BEGIN Records provided

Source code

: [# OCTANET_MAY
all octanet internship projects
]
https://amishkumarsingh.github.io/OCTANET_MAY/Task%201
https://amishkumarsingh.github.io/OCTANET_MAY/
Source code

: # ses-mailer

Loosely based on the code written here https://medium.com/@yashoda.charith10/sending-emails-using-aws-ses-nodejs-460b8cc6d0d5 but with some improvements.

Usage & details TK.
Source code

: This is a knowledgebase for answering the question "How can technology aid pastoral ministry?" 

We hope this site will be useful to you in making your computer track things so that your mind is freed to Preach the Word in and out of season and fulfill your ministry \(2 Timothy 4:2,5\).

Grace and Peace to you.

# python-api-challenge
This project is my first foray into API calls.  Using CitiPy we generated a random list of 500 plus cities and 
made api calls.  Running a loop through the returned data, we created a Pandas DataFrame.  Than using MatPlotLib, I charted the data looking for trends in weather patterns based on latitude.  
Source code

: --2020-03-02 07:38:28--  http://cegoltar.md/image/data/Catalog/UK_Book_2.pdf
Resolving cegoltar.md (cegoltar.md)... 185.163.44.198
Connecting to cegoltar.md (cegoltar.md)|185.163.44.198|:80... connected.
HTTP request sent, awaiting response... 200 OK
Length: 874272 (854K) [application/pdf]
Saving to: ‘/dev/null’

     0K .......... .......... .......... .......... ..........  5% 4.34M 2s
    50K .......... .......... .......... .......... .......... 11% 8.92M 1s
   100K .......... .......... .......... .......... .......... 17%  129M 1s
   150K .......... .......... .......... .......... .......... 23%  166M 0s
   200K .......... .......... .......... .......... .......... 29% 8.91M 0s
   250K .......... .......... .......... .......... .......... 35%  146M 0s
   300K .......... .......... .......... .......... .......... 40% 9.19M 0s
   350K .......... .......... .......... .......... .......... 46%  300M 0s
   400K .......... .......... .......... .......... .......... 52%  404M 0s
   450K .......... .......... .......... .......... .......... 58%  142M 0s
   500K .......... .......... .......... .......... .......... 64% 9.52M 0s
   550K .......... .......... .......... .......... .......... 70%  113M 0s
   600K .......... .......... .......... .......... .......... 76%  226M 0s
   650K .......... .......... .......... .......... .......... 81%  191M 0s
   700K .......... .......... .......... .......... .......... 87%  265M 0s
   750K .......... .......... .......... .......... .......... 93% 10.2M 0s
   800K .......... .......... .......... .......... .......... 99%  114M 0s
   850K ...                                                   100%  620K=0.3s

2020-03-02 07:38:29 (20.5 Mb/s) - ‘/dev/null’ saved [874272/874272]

END Records provided

Your objective:
Reproduce all the records above, substituting "Source text" for every occurrence of "Source code" and leaving everything else unchanged.

Answer space:
Source text

: [# OCTANET_MAY
all octanet internship projects
]
https://amishkumarsingh.github.io/OCTANET_MAY/Task%201
https://amishkumarsingh.github.io/OCTANET_MAY/
Source text

: # ses-mailer

Loosely based on the code written here https://medium.com/@yashoda.charith10/sending-emails-using-aws-ses-nodejs-460b8cc6d0d5 but with some improvements.

Usage & details TK.
Source text

: This is a knowledgebase for answering the question "How can technology aid pastoral ministry?" 

We hope this site will be useful to you in making your computer track things so that your mind is freed to Preach the Word in and out of season and fulfill your ministry \(2 Timothy 4:2,5\).

Grace and Peace to you.

# python-api-challenge
This project is my first foray into API calls.  Using CitiPy we generated a random list of 500 plus cities and 
made api calls.  Running a loop through the returned data, we created a Pandas DataFrame.  Than using MatPlotLib, I charted the data looking for trends in weather patterns based on latitude.  
Source text

: --2020-03-02 07:38:28--  http://cegoltar.md/image/data/Catalog/UK_Book_2.pdf
Resolving cegoltar.md (cegoltar.md)... 185.163.44.198
Connecting to cegoltar.md (cegoltar.md)|185.163.44.198|:80... connected.
HTTP request sent, awaiting response... 200 OK
Length: 874272 (854K) [application/pdf]
Saving to: ‘/dev/null’

     0K .......... .......... .......... .......... ..........  5% 4.34M 2s
    50K .......... .......... .......... .......... .......... 11% 8.92M 1s
   100K .......... .......... .......... .......... .......... 17%  129M 1s
   150K .......... .......... .......... .......... .......... 23%  166M 0s
   200K .......... .......... .......... .......... .......... 29% 8.91M 0s
   250K .......... .......... .......... .......... .......... 35%  146M 0s
   300K .......... .......... .......... .......... .......... 40% 9.19M 0s
   350K .......... .......... .......... .......... .......... 46%  300M 0s
   400K .......... .......... .......... .......... .......... 52%  404M 0s
   450K .......... .......... .......... .......... .......... 58%  142M 0s
   500K .......... .......... .......... .......... .......... 64% 9.52M 0s
   550K .......... .......... .......... .......... .......... 70%  113M 0s
   600K .......... .......... .......... .......... .......... 76%  226M 0s
   650K .......... .......... .......... .......... .......... 81%  191M 0s
   700K .......... .......... .......... .......... .......... 87%  265M 0s
   750K .......... .......... .......... .......... .......... 93% 10.2M 0s
   800K .......... .......... .......... .......... .......... 99%  114M 0s
   850K ...                                                   100%  620K=0.3s

2020-03-02 07:38:29 (20.5 Mb/s) - ‘/dev/null’ saved [874272/874272]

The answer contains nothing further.